Yeah, not much more to add. But, Eva, I think, you know, as Rick said, the primary endpoint, change from baseline and trough FEV1 at day 85. The key secondary endpoint, trough overall treatment effect on FEV1. I think that's probably reasonable to include. And then key focus on, you know, the key safety events. And then, as we usually do after top line, we'll present the follow-up data in some format, perhaps in upcoming medical meetings.

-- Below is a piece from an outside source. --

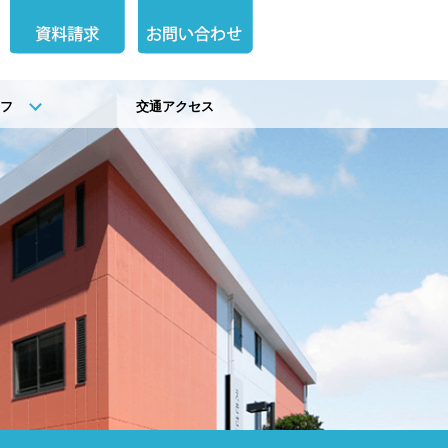
イフ
交通アクセス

Perfect. Thank you so much.
Thank you. This does conclude the question and answer session of today's program. I'd like to hand the program back to Rick Winham for any further remarks.
Yeah, I'd just like to thank you for joining us today for a discussion on the second quarter results. We look forward to keeping you updated through the remainder of the year, and we're very excited about 2023 and what it means for the company, what it means for our execution in driving our mission to medicines that make a difference for patients and driving long-term shareholder value. So with that, thank you very much and have a good day.
Thank you, ladies and gentlemen, for your participation in today's conference. This does include the program. You may now disconnect. Good day.